American political scientist

Belle Zeller (April 8, 1903 – May 22, 1998), originally Bella Zulkowich, was an American political economist and labor leader. She was a professor at Brooklyn College, and led the union of City University of New York (CUNY) professors for over thirty years.

==Early life and education==
Zeller was born in New York City, one of the nine children of Davis Zeller and Celia Zeller. Her parents were Jewish immigrants from Eastern Europe. She graduated from Hunter College High School and from Hunter College, where she earned a bachelor's degree in 1924, and a master's degree in 1926. She completed a Ph.D. in political science at Columbia University in 1937, with a dissertation titled Pressure Politics in New York, about lobbying in the state legislature. She was a member of Phi Beta Kappa.

==Career==
Zeller was one of the founding professors of Brooklyn College. She was promoted to the rank of full professor in 1951, against the protests of the Joint Committee Against Communism in New York City. She chaired the Legislative Conference of the City Colleges, which became the union representing CUNY professors, from 1944 to 1972. The Legislative Conference merged with the United Federation of College Teachers in 1972; she was president of the merged body, called the Professional Staff Congress, for another four years, until she retired in 1976.
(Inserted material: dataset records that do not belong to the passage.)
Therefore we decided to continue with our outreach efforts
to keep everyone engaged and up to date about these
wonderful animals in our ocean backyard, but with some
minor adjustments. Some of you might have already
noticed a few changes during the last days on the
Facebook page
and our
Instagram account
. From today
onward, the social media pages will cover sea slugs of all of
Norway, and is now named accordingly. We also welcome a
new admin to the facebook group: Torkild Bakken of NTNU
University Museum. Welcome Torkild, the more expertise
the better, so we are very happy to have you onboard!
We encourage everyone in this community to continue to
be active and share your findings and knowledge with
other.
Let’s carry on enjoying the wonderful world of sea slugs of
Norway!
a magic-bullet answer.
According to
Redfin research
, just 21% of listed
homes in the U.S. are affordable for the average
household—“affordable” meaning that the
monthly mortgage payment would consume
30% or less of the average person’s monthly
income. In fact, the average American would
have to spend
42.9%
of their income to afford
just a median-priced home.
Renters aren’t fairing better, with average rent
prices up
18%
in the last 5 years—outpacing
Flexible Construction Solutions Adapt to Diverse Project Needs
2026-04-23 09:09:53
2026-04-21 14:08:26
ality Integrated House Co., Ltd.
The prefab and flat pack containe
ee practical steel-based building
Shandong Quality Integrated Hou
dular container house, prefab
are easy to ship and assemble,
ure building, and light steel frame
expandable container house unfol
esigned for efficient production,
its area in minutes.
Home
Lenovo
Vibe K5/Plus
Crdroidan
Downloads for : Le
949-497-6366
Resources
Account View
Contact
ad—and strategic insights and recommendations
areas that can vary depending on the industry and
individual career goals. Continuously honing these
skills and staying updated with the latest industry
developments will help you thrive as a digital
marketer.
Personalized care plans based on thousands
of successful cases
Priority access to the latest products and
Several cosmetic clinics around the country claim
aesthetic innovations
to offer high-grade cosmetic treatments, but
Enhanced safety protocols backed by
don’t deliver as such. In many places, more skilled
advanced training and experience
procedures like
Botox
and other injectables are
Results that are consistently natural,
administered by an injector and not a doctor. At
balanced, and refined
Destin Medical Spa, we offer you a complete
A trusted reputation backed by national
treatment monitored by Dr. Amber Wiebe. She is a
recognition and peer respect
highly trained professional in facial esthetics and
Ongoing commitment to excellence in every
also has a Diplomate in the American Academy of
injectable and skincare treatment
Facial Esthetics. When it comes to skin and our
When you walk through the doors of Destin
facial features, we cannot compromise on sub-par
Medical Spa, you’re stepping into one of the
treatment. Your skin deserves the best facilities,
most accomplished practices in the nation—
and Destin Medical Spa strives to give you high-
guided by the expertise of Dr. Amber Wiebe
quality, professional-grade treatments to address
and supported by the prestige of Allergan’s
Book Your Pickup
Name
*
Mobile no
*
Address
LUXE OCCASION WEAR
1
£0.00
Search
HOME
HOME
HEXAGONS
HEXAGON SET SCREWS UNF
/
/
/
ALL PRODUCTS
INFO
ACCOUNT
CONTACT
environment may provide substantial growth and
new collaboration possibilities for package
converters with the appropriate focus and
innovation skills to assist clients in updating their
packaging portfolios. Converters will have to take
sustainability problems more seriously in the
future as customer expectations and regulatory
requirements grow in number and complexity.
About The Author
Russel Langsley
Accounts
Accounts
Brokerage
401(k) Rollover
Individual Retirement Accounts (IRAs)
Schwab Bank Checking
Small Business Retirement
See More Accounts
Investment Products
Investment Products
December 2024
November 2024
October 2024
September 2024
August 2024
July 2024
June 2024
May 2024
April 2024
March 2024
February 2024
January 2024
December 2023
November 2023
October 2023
Zeller was one of many Brooklyn College professors subpoenaed and appearing a hostile witness before the Rapp-Coudert Committee in 1940. She served on the executive council of the American Political Science Association from 1947 to 1949. In 1953 she spoke to the National Municipal League's annual conference. She testified before a congressional hearing on public employee organizations in 1972. In 1976, she toured the United States, consulting on collective bargaining for public employees. In 1979 the Professional Staff Congress established the Belle Zeller Scholarship Trust Fund in recognition of her decades of service to CUNY and the union. In 1980 she received the President's Medal from Brooklyn College, to mark the school's 50th anniversary celebration.

==Publications==
Zeller's research concerned state legislatures and the regulation of lobbying and pressure groups. Her articles appeared in scholarly journals including Public Administration Review, American Political Science Review, and The Annals of the American Academy of Political and Social Science.
- Pressure Politics in New York (1937, reprinted 1967)
- "State Agencies and Lawmaking" (1942, with Elisabeth McK. Scott and Frieda S. Miller)
- "The Federal Regulation of Lobbying Act" (1948)
- "The Repeal of P.R. in New York City—Ten Years in Retrospect" (1948, with Hugh A. Bone)
- "Regulation of Pressure Groups and Lobbyists" (1958)
- American State Legislatures (editor and co-author)

==Personal life==
Zeller survived being hit by a bus when she was 83. She died in 1998, at the age of 95, at her home in Manhattan.